En esos cuatro años, el magro gobierno no sólo no ha actuado para hacer justicia y responder con la verdad ante los padres, las víctimas y el mundo entero, sino a través de diversos funcionarios intentó activamente obstruir la investigación. Se inventó desde 2014 su verdad histórica alegando que los estudiantes habían sido quemados por agentes del narcotráfico, en una pira en el basurero de Cocula, intentando así cerrar el tema y que no se registrara como crimen de Estado.

Pese a esto, el presidente Enrique Peña Nieto cínicamente volvió a sostener esa mentira histórica en su sexto y último Informe de gobierno, sin reconocer que la desaparición forzada no sólo golpea a las víctimas directas, sino crea en toda la sociedad una herida que no puede cicatrizar hasta que se conozca la verdad y se encuentre a los que faltan, que dejen de ser números o cuerpos arrumbados en un tráiler y que cada uno tenga su nombre, su historia, que se conozcan sus luchas, que se haga justicia.

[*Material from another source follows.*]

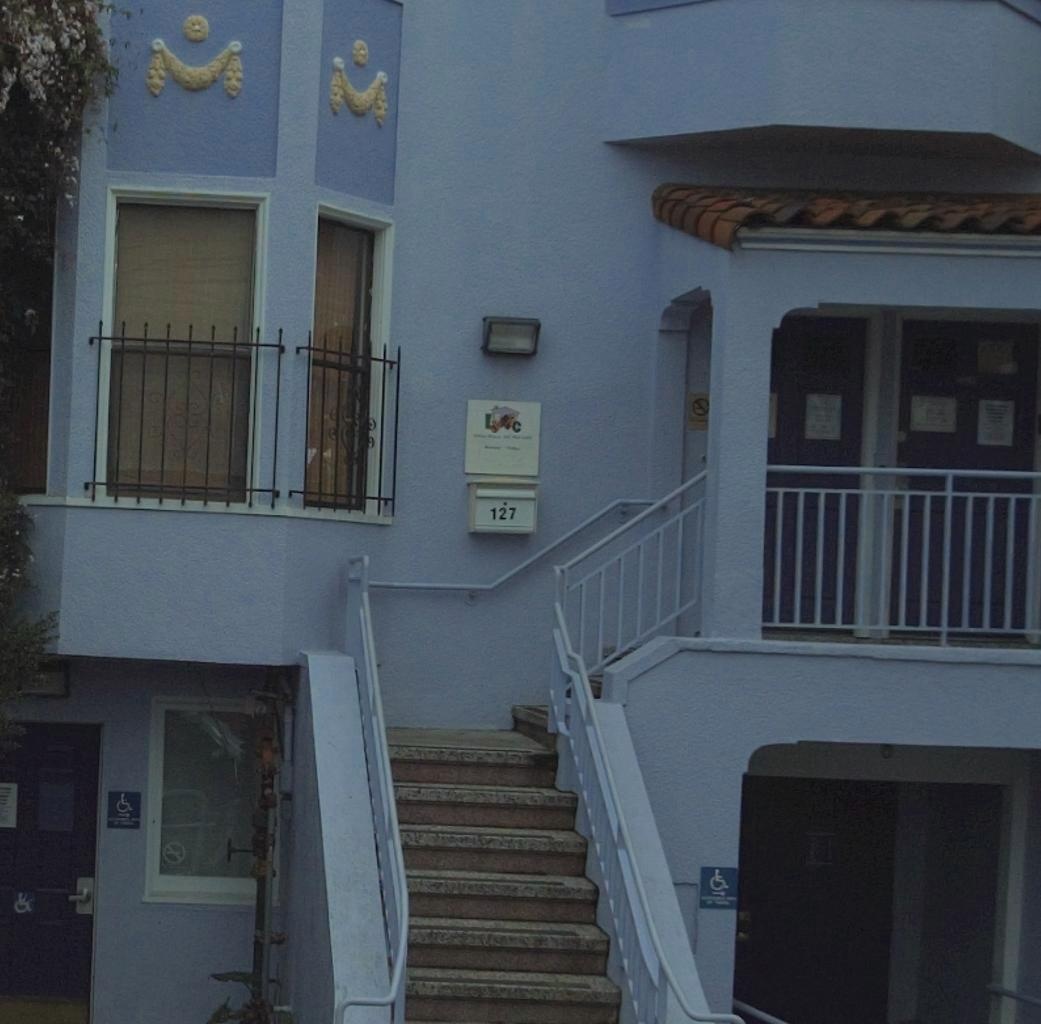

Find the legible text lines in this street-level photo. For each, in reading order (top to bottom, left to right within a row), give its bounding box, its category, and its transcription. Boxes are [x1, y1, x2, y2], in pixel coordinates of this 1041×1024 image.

[484, 413, 497, 431] None: L
[512, 420, 522, 434] None: c
[489, 506, 518, 521] StreetNumber: 127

El camino entre Tlatelolco y Ayotzinapa es muy estrecho y lleno de socavones y baches. Que se haga justicia dependerá, como hasta ahora, del trabajo a sol y sombra de padres, madres, compañeros y organizaciones que los acompañan, de la solidaridad de todos, del tejido de acción y memoria colectiva contra la impunidad que de Tlatelolco en 1968 a Ayotzinapa en 2014 y más allá sigue latiendo. En junio de 2018, un tribunal federal ordenó crear una comisión de la verdad sobre el caso Ayotzinapa concluyendo que la investigación no fue efectiva, independiente ni imparcial. Andrés Manuel López Obrador, el gobernante entrante prometió a los padres que esta comisión se creará y que se permitirá la vuelta del GIEI a México. Ya veremos.

Así como el movimiento estudiantil en 1968, ecos y solidaridad tuvo el ataque contra los estudiantes de Ayotzinapa, en todo el mundo, haciendo añicos la imagen de aparente normalidad que sucesivos gobiernos de México presentaban ante el mundo, pese a los miles de feminicidios, desaparecidos, asesinados, presos políticos, violación de derechos humanos y la represión constante y creciente contra los que defienden sus comunidades, barrios y territorios contra la devastación ambiental y social impuesta por gobiernos nefastos en complicidad con grandes corporaciones nacionales y trasnacionales. Ya basta, la esperanza de México exige justicia.